Introduction
This table provides a structured review of the main pharmacological classes used in the treatment of arterial hypertension. Each group is described according to its preferred indications, contraindications, adverse effects, and specific precautions, allowing for a comprehensive and comparative view of antihypertensive therapy.
Thiazide and thiazide-like diuretics
Include chlorthalidone, hydrochlorothiazide, indapamide, and metolazone. These are first-line drugs in many hypertensive patients, effective as monotherapy or in combination. They should be avoided in cases of active gout and used with caution in metabolic syndrome, glucose intolerance, pregnancy, and hypokalaemia.
The most frequent adverse effects include hyperglycaemia, hyperuricaemia, dyslipidaemia, and electrolyte imbalances such as hyponatraemia and hypokalaemia. They may also cause postural hypotension, dizziness, photosensitivity, and sexual dysfunction.
Angiotensin-converting enzyme inhibitors (ACE inhibitors)
Examples: captopril, enalapril, lisinopril, perindopril.
They are contraindicated in pregnancy, in cases of previous angioedema, hyperkalaemia, and bilateral renal artery stenosis.
The main adverse effects include symptomatic hypotension (especially in dehydrated patients), dry irritating cough, renal function impairment, skin rash, and angioedema, which is more frequent in Black patients.
Angiotensin II receptor antagonists (ARBs)
Include losartan, valsartan, candesartan, and telmisartan.
They share many features with ACE inhibitors and are a useful alternative when cough occurs with ACE inhibitor therapy. However, they maintain the risk of hyperkalaemia and renal impairment, and are also contraindicated in pregnancy and in bilateral renal artery stenosis.
Calcium channel blockers
Dihydropyridines — such as amlodipine, nifedipine, and lercanidipine — rarely have absolute contraindications. They may cause peripheral oedema, flushing, headache, and mild gastrointestinal symptoms.

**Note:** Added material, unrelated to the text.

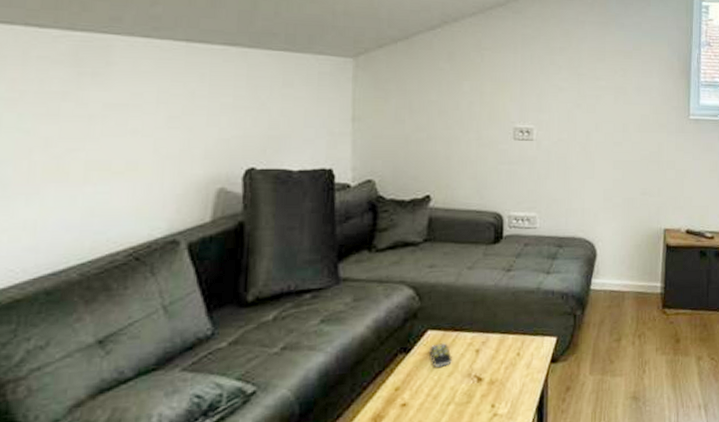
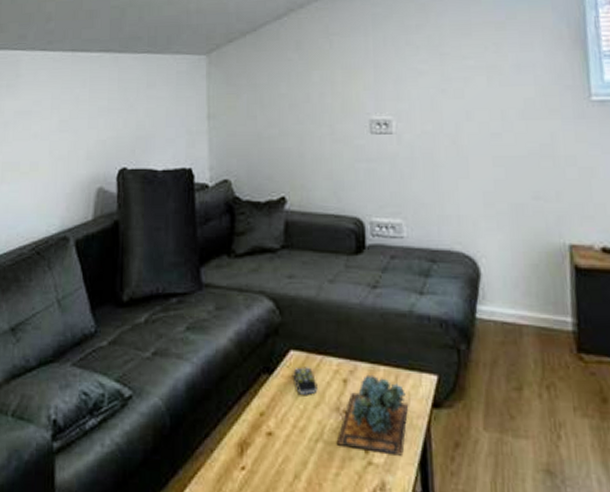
succulent plant: none [466,342,532,405] -> present [336,374,409,456]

Non-dihydropyridines — verapamil and diltiazem — should be avoided in heart failure with reduced ejection fraction and when combined with beta-blockers, due to the risk of bradycardia and conduction blocks.
Loop diuretics
The most commonly used are furosemide and torasemide.
They are more effective in patients with heart failure or renal dysfunction but require close monitoring.

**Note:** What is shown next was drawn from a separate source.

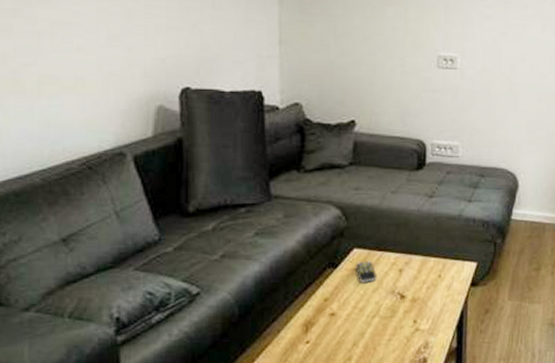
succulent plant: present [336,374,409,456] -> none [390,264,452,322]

Adverse effects include hyponatraemia, hypokalaemia, dehydration, ototoxicity, and metabolic disturbances such as hyperglycaemia and hyperuricaemia.
Potassium-sparing diuretics
Include spironolactone and eplerenone, useful in heart failure with reduced ejection fraction.
Contraindications include eGFR < 30 mL/min, hyperkalaemia, and Addison’s disease.
The most relevant adverse effects are hyperkalaemia, gynaecomastia, menstrual irregularities, muscle weakness, and skin pruritus.
Beta-blockers
Divided into cardioselective (atenolol, bisoprolol, metoprolol, nebivolol), non-selective (propranolol), and with additional alpha-blocking action (carvedilol).
They should be avoided in marked bradycardia, second- or third-degree atrioventricular block, severe asthma, and decompensated heart failure.
Adverse effects include fatigue, sleep disturbances, sexual dysfunction, cold extremities, and occasionally worsening of heart failure.
Although not first-line agents for isolated hypertension, they play a key role in patients with stable angina, post-myocardial infarction, and stable chronic heart failure.
Conclusion
The choice of antihypertensive agent should be individualized, taking into account comorbidities, renal function, electrolyte balance, and potential interactions.
Regular clinical and laboratory monitoring is essential to optimize therapeutic efficacy and prevent complications.